Updated: Sep 16, 2022

Blog post 1

8/18/20220

37O49’0” N 107O52’33” W


I have, for the turmoil of my early years, had the privilege of calling the town of Telluride home, and with that responsibility, the town taught me from a young age all that it valued most: chief among those things being mushrooms. From the age of 5, I can remember gallivanting through the woods with my parents and brothers in tow looking for the elusive delicacy of Chanterelles, Porcinis, Hawk’s Wings, and more (prized edible mushrooms), then taking our finds home and preparing a feast fit for mycofiles. But it is not so often that you see a New Jersey-bred end-of-culdesac nuclear family type ingesting funga, so how did we get there? Telluride, among other incredible features, has a marathon of festivals that span the summer months and liven up the town every weekend, and one of those festivals just happens to be the biggest meeting of mushroom lovers on this side of the country. After a couple of years of seeing these “weird hippies who dress up as mushrooms” traipse around town, we eventually figured if you can’t beat em join em, and so the rest is history. Now years later I find myself attending the 42nd mushroom festival and my 15th year, and so far I have spent the last day getting my mind blown with revelations about ecosystems and the place of Funga in it all. So over the next couple of days, I will document what occurs at this fascinating gathering and relay it to you, the distant observer.


8/19/20220


Today is the second official day of the mushroom festival and it is very late, so I will keep it short. There is a very wise lady named Katrina Blair. She is the resident forager extraordinaire of the Durango area and makes the long trek from Durango to Telluride every mushroom festival harvesting enough edible plants along the way to feed more than a hundred people. This upcoming Monday I will begin a residency at her farm for two weeks to learn about permaculture, farming, and of course foraging, so I decided to volunteer at her dinner to get to know her a little bit before I moved to the farm. So that is how I spent the lion's share of my day: softening limes, preparing chokecherry and apple garnishes, and serving zucchini lasagna. After nearly 5 hours of work came one of my most treasured events at the mushroom festival, The Mycolicious, Mycoluscious, Mycological Myco-Poetry Slam, where the past present, and future poet laureates of Telluride gather to sporulate the audience with the mushroom bug through poetry. My father is a previous poet laureate, so naturally he always speaks, and I being his son also speak, so we decided to have a bit of mushroom fun on stage. Here is what we read:


The first thing I saw in the morning

Was a huge golden bee ploughing

His burly right shoulder into the belly

Of a sleek yellow pear

Low on a bough.


Before he could find that sudden black honey

That squirms around in there

Inside the seed, the tree could not bear any more.

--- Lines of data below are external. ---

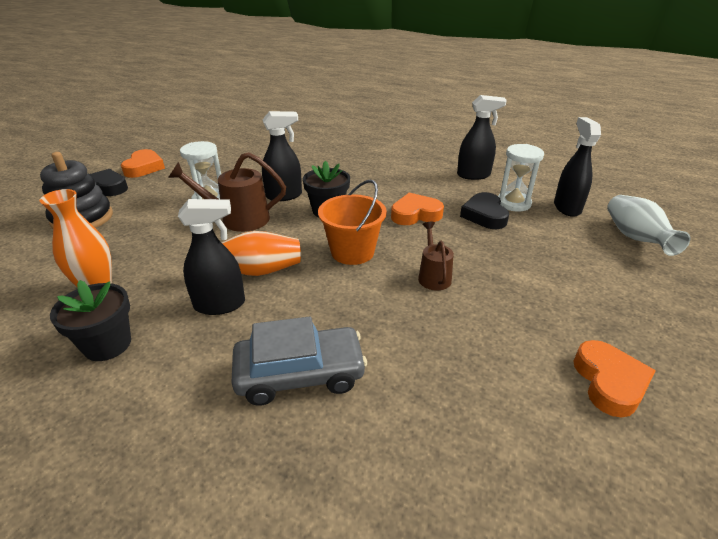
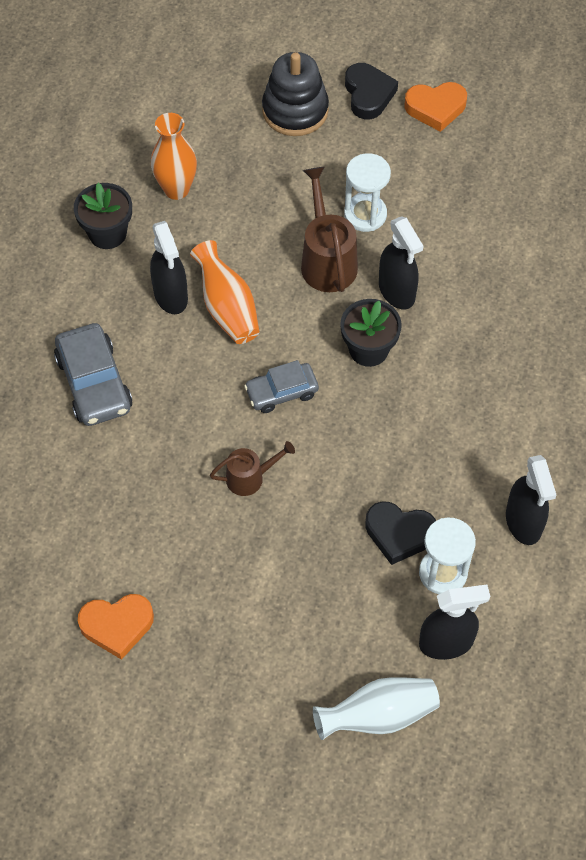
camera: 80 degrees right, 25 degrees up
orange bucket [318,180,387,265] -> grey car [244,360,319,413]
orange heart [391,193,444,225] -> none
black heart [460,192,509,229] -> black heart turned 150 degrees counterclockwise [365,501,436,565]

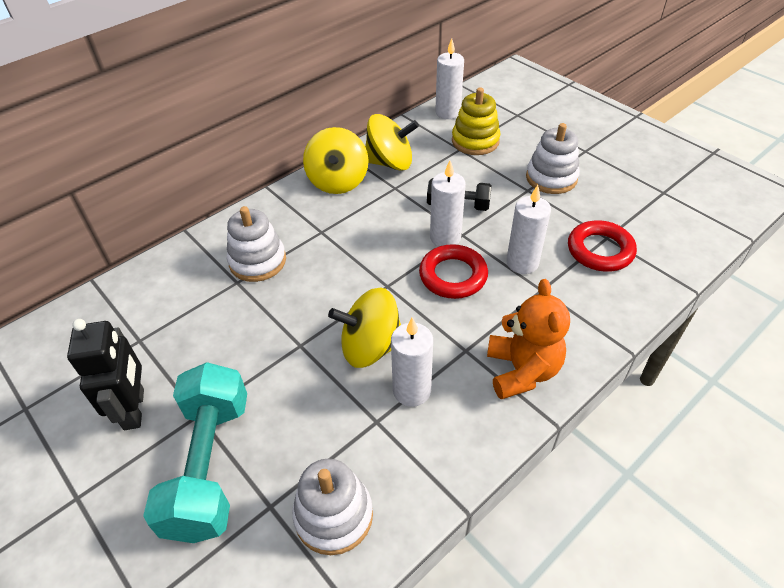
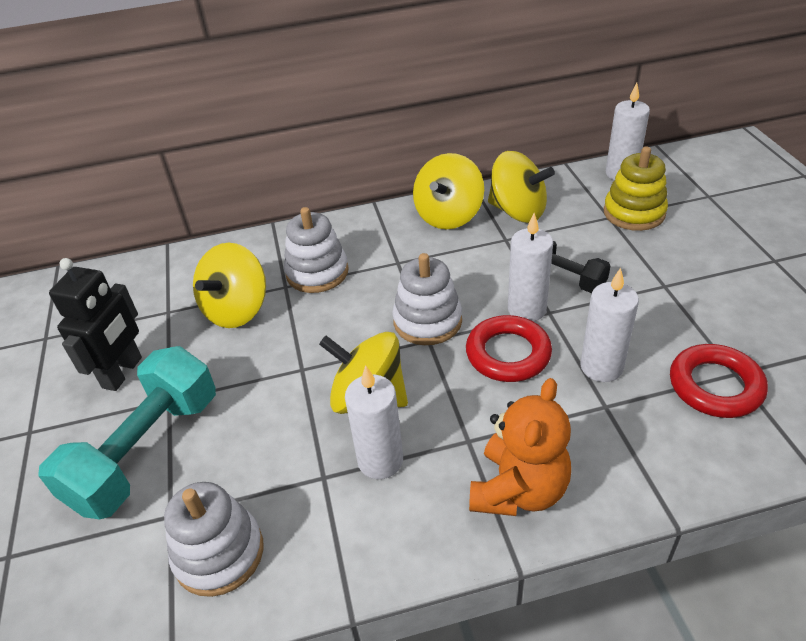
camera: 30 degrees right, 5 degrees down
white stacking toy [526,123,580,194] -> white stacking toy moved to [392,253,462,345]
none -> yellow spinning top [193,243,266,328]

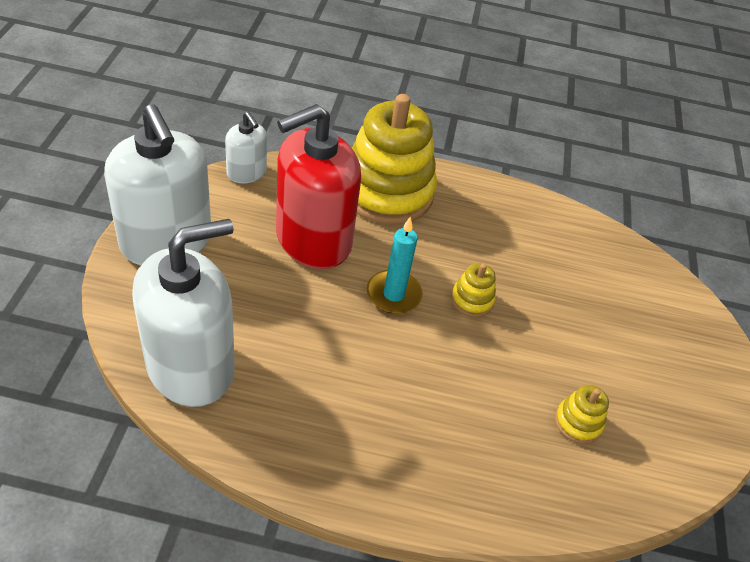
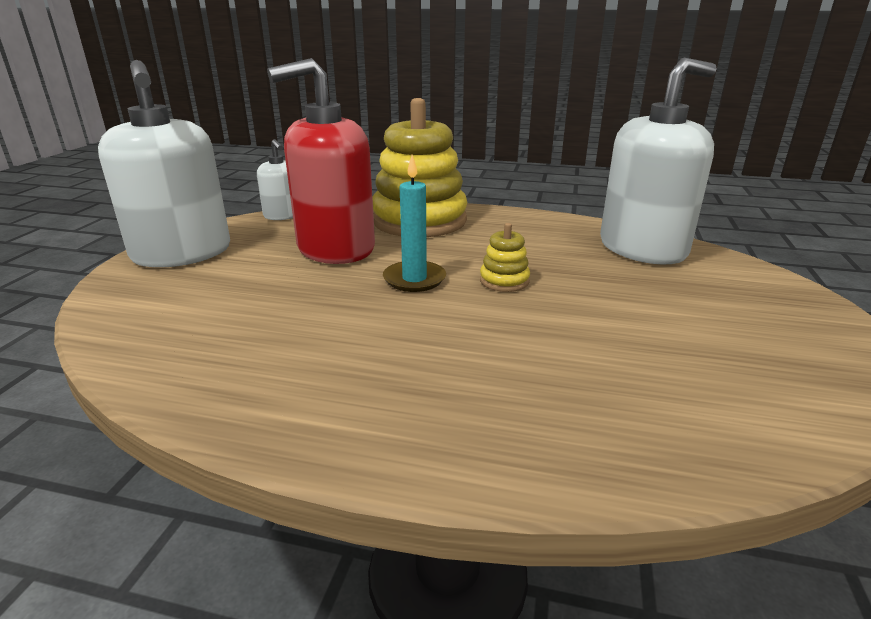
camera: 10 degrees right, 20 degrees down
white soap dispenser [132,219,235,407] -> white soap dispenser moved to [600,58,717,264]
yellow stacking toy [555,385,609,444] -> none

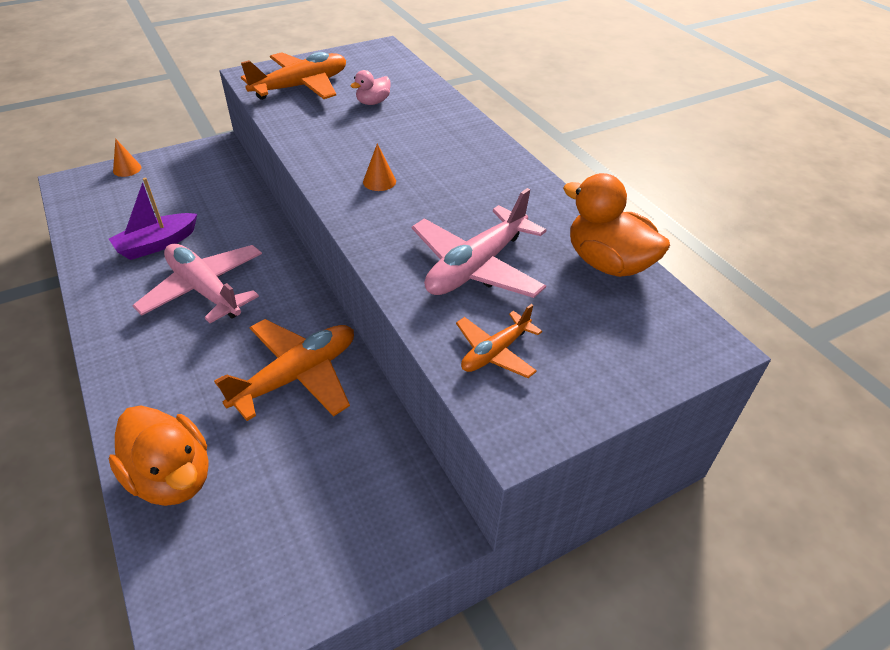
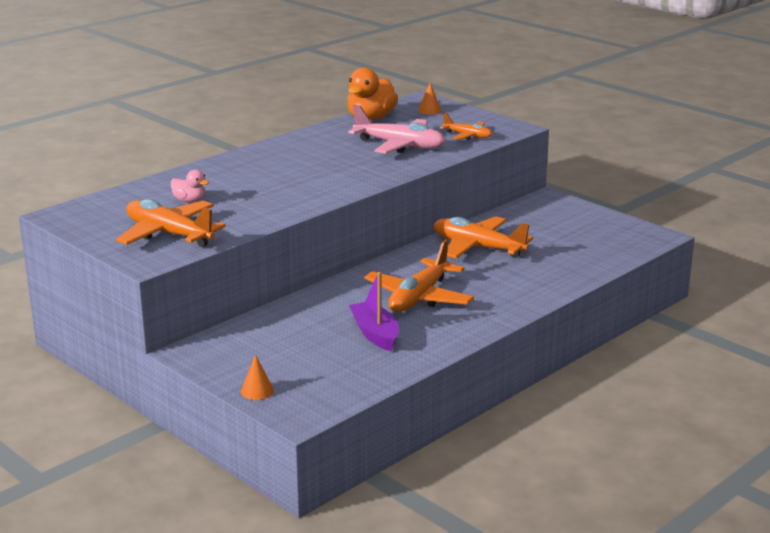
camera: 105 degrees left, 20 degrees down
orange duck [108,405,209,506] -> none
purple boat [109,178,197,260] -> purple boat turned 150 degrees counterclockwise [349,272,399,351]
pink plane [132,244,262,323] -> orange plane [364,239,474,312]
orange cone [363,143,396,191] -> orange cone moved to [418,82,441,115]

The pear fell to the ground,

With the bee still half alive

Inside its body.


He would have died if I hadn’t knelt down

And sliced the pear gently

A little more open.

The bee shuddered, and returned.

Maybe I should have left him alone there,

Drowning in his own delight.


The best days are the first

To flee, sang the lovely

Musician born in this town

So like my own.

I let the bee go

Among the gasworks at the edge of Mantua.


Now that is a beautiful poem right?

But that is not all. You see, a couple of mushroom festivals ago I heard from a rumor that the great poet James Wright was also a mycologist. So I made the trip to Ohio and broke into James Wright's house (which is now a museum), and I searched through the house and eventually, under the floorboards of his office, I found his original manuscripts which were in the true rendition he intended: the mushroom cant. And so here is the true version of the poem, the mushroom verse:


The first thing I saw in the morning

Was a huge golden chanterelle

Plow its burly right shoulder

Into the gnarled red grain of a log

Deliquescing low in a valley


Before it could hit that sudden red cellulose

Squirming around inside the tree

I could not bare anymore

And knelt down to pluck it from the ripe soil


Maybe I should have left it there

To destroy in its own delight


But the mycelium in my brain

Forced me to rip it from the ground

And sporulate the gas works

At the edge of Mantua/Telluride



8/20/20220


Today was the last day of the mushroom festival, and after the normal hour or two of lectures was the awe-inspiring event of the parade, where all of the mushroom die-hards (like me) march down Main Street and dress up in lavish mushroom regalia. This year I have decided to dress up as the Fun-Gents (Fungi + Gentlemen). These couple of days are some of the best every year, and I would highly recommend that you make the trip next year and join me in this celebration of mushrooms.